No problem, only about 5% of our active users are contributors (this is pretty typical of user generated content sites as I understand it, although we always tried to make it higher). The rest are readers/subscribers
I don't understand why a sudden closure. They were successful and were giving a tough competition to Amazon affiliates. Then why start an online magazine? They were receiving a massive amount of traffic just because they could earn better than Amazon affiliates. I might be wrong but were people writing articles? I mean who wants to be a paid freelancer when they can earn better thought a blog? Also, this Paid Freelance Contributor Program is kind of weird. We already have that!!
A pivot is when a company (usually a smaller company) decides that their current business model/idea isn't working, and "pivots" to another idea. Though to be fair, I arrived at this definition only by seeing it enough times on HN and defining it via context.

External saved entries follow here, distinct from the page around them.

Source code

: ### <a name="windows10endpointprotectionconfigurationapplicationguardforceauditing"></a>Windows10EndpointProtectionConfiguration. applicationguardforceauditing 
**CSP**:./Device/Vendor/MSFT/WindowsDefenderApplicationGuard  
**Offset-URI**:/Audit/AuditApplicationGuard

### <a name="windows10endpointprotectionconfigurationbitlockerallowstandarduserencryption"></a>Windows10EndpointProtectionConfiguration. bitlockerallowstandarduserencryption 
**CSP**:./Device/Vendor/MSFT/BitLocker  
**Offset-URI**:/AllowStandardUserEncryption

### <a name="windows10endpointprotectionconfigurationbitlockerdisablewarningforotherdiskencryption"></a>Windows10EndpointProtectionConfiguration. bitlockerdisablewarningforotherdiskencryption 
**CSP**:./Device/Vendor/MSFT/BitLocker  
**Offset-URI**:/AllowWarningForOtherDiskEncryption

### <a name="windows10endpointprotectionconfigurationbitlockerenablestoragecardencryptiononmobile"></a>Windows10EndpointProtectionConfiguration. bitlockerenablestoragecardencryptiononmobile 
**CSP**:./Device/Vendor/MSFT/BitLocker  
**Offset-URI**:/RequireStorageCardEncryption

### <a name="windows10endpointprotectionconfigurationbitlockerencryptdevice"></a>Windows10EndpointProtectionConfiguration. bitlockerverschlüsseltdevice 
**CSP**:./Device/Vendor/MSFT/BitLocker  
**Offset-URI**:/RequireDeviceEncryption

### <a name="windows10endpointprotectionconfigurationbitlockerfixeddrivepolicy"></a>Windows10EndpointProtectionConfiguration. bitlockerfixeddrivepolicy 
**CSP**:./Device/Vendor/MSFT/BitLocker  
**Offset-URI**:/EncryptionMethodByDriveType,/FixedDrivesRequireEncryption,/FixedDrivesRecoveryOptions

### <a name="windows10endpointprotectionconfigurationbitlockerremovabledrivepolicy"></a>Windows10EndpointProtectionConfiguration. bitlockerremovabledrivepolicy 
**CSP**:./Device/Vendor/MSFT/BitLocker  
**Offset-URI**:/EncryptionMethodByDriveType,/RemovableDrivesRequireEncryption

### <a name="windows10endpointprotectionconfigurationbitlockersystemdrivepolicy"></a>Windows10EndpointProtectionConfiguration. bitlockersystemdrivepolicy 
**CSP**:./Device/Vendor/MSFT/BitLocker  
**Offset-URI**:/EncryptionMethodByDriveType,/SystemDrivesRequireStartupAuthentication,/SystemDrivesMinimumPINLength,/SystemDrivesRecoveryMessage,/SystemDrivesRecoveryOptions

The word originally came from Eric Ries and the Lean Startup (I think). Pivot does indeed mean changing to another idea, though the emphasis is on "change direction with one foot on the ground", ie, not just scrapping everything to do something completely new. Though nowadays it seems pivot can mean everything from "slight change in direction" to "completely give up".
Not that it's a good or bad thing. Just noting the similarities of two ideas pushed through by two strong personalities--love you, mean it, dmor--that approached the editorial process with a means of monetization.
I believe the trick, as Mahalo learned early, is that you need a lot of traffic to draw from for this kind of model to ramp up and then work out a win for everyone with their fingers in the pie.
For my own startup junkie datapoint would any Amazon engineer please dish about lessons learned while productizing of, and the lack thereof, Amazon wishlists or tangentially Amazon Vine?
With a massive database of products, reviews, actions, tastes, recommendations, and traffic, that's a great nexus to apply a referral model to.
No offense taken, we looked to learn from Squidoo a great deal and Seth sent me a couple supportive notes along the way that meant a lot to me.
I still believe cost-per-action is the future of indirect revenue on the Internet and as fraud continues to climb in display and even CPC advertising I think things will head in this direction. But not yet.
It seems difficult to make good money with affiliate marketing. Example Amazon books: say I earn 1$ per book sale - that is about the same as for 10 clicks on an adwords ad on my site. If 10 people have clicked on an Amazon link, I haven't earned anything yet. So how can such things make sense? I guess you have to sell more expensive stuff, but I think Amazon has also capped the max affiliate reward now?
A pity, because I'd prefer to refer handpicked things to unpredictable AdWords on my site, but can't see it working.